虫歯の原因 第一段階はミュータンス菌への感染
「ミュータンス菌」は、摂取した食べ物の糖質・糖類から、デキストランという粘り気のある菌を歯の表面に作り出します。
この中でプラーク(歯垢)が作られて歯を溶かす(虫歯にする)酸を発生させます。
通常は、唾液が口の中をアルカリ性へ戻し、溶けかけた歯を再石灰化させてくれるのですが、「歯磨きをしない」「食べものカスが口の中に残っている」など、酸性の状態が長時間続くと歯はどんどん溶けて虫歯になってしまいます。
実は生まれたばかりの赤ちゃんの口の中には存在しないミュータンス菌。
しかし、ほとんどの親がこの「菌」を保有しているといわれています。
赤ちゃんがミュータンス菌に感染する行為
- 口移しで食事を与える
- 唾液がつく玩具の使用(笛など大人の唾液がついてしまう物など)
このように、菌を保有する大人の唾液から赤ちゃんへ感染します。
最善の虫歯予防はミュータンス菌に感染しない、ということになりますが、妊娠したら、赤ちゃんへの感染予防について歯医者さんに指導してもらうのが良いでしょう。
第二段階の虫歯の原因
残念ながらミュータンス菌に感染してしまった赤ちゃんは虫歯になる可能性があります。
そして以下の虫歯の原因に注意が必要です。
- 哺乳による虫歯
- 哺乳瓶による虫歯
この2つを引き起こす原因には下記の3つがあります。
- 就寝時に母乳を与える
- 糖質を含む飲料(ミルクやジュース等)を哺乳瓶にいれて与える
- 1と2の行為を並行している
いずれにしても原因は糖質です。
母乳には約7%の乳糖(糖分)が含まれています。
歯が生え出してきたら、夜中の授乳やジュースによる水分補給は、歯にとってはとてもキケンです。

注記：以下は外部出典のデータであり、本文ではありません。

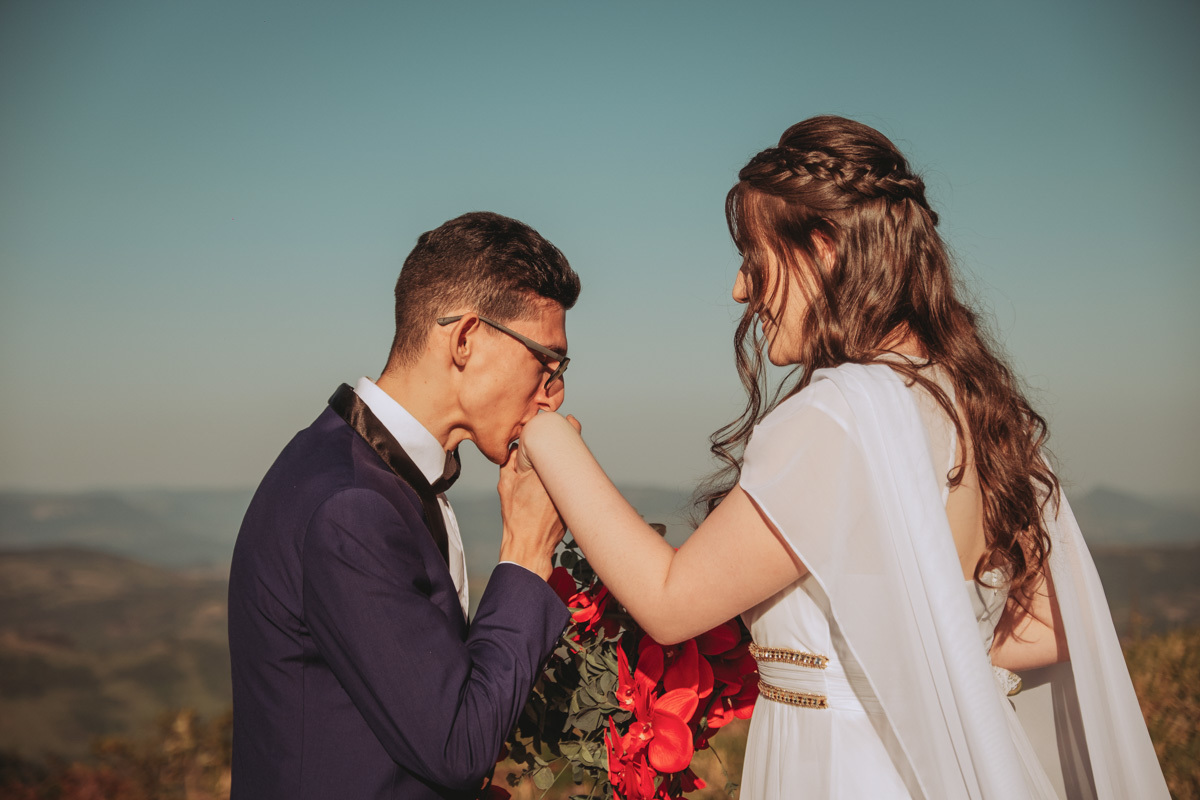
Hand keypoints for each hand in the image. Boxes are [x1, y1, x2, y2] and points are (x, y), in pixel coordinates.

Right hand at [497, 414, 580, 580]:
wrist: (529, 545)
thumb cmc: (516, 516)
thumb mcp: (506, 485)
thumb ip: (509, 462)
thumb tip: (514, 447)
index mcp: (544, 470)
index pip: (563, 442)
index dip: (569, 429)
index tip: (570, 421)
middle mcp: (561, 479)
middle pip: (573, 452)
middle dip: (573, 439)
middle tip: (572, 427)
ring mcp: (571, 492)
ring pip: (575, 467)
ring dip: (570, 459)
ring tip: (566, 452)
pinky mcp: (573, 503)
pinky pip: (576, 483)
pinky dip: (571, 478)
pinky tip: (563, 478)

先にも述べたようにミュータンス菌は糖質が大好物。プラーク(歯垢)をつくり、酸を発生させ、赤ちゃんの歯でも容赦なく溶かしてしまいます。
親が管理・予防をしてあげる
大人であれば「就寝前に食べない」「食べたら歯を磨く」等の自己管理が可能ですが、赤ちゃんの場合はそうは行きません。
お母さんがしっかりと乳幼児に虫歯ができる仕組みを知り、管理、予防に努めることが必要となります。
卒乳(断乳)の時期もカギになる
卒乳(断乳)の時期については、子供の成長によって各々違いがあります。
しかし「歯」が、虫歯要因となるもの(プラーク等)に直接触れるようになると、虫歯発生のリスクは高くなりますね。だから虫歯予防の観点からは、早期に「断乳」することが理想で、乳歯が見えてくる前が望ましいとされています。
哺乳で気をつけたいこと
- 歯が生え始めたら就寝時に母乳や糖分の入ったジュースなど与えない
これは、唾液の分泌量が減少する就寝時や夜間は自浄作用(唾液による口腔内のアルカリ性化)が弱くなるため、虫歯がより発生しやすくなるからです。
歯がまったく無い時期であれば「歯」への影響はもちろんありませんが、乳歯がチラホラ出てきたら注意が必要になります。
母乳(ジュースなど糖分を含むもの)を与えてしまった後は麦茶や白湯(冷ましたもの)を与えて口の中の糖分の濃度を下げるのも効果がありますが、飲んですぐ歯磨きが出来ない時間帯に飲むクセをつけない、という予防も必要でしょう。